[Requirements] From the passage on Agile estimation below, reproduce word for word the stretch that begins with the words containing "Jarrod Roberson mentioned" and ends with "involve upfront estimation.".

[Quoted passage]

## START

A raw estimate of the time required to deliver is one the frequent questions asked by the customer. It is a question that makes an Agile team uncomfortable. On one hand, estimating an entire product functionality without actually starting work is ridden with flaws, however in many circumstances, it is a practical question which teams cannot ignore.
Jarrod Roberson mentioned that one should never estimate a complete project because it is completely against the philosophy of Agile. The best, which can be done is that the team should set a date depending on the cost, other constraints and the product owner(s) should decide on what needs to be done by that date. Pascal Thivent added that any upfront estimations would result in a fixed scope which is the opposite of Agile. Another extreme suggested was that Agile teams should never get into projects which involve upfront estimation.
However, does this work in the real world?
More often than not, Agile teams would bump into a situation where the client would need a raw estimate to make various decisions. Hugo Palma suggested,
I think every client wants to have have at least an estimate of how much the implementation of a given number of feature will cost him. I don't agree with people that say that if your using agile than you can't do this. Agile can be adapted to the real world where clients want to know how much money they're gonna spend on a project, or at least have a rough idea.

## END

[Data section]
## START

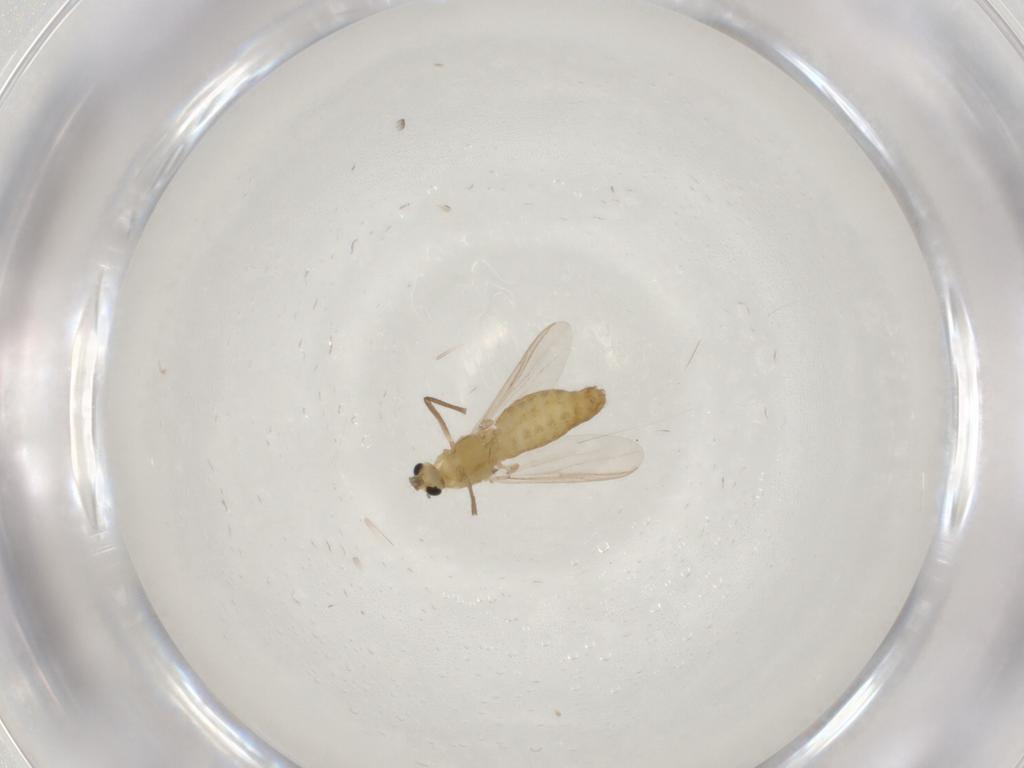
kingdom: Animalia
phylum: Arthropoda
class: Insecta
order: Diptera
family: Chironomidae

## END

[The result]
Jarrod Roberson mentioned that one should never estimate a complete project because it is completely against the philosophy of Agile. The best, which can be done is that the team should set a date depending on the cost, other constraints and the product owner(s) should decide on what needs to be done by that date. Pascal Thivent added that any upfront estimations would result in a fixed scope which is the opposite of Agile. Another extreme suggested was that Agile teams should never get into projects which involve upfront estimation.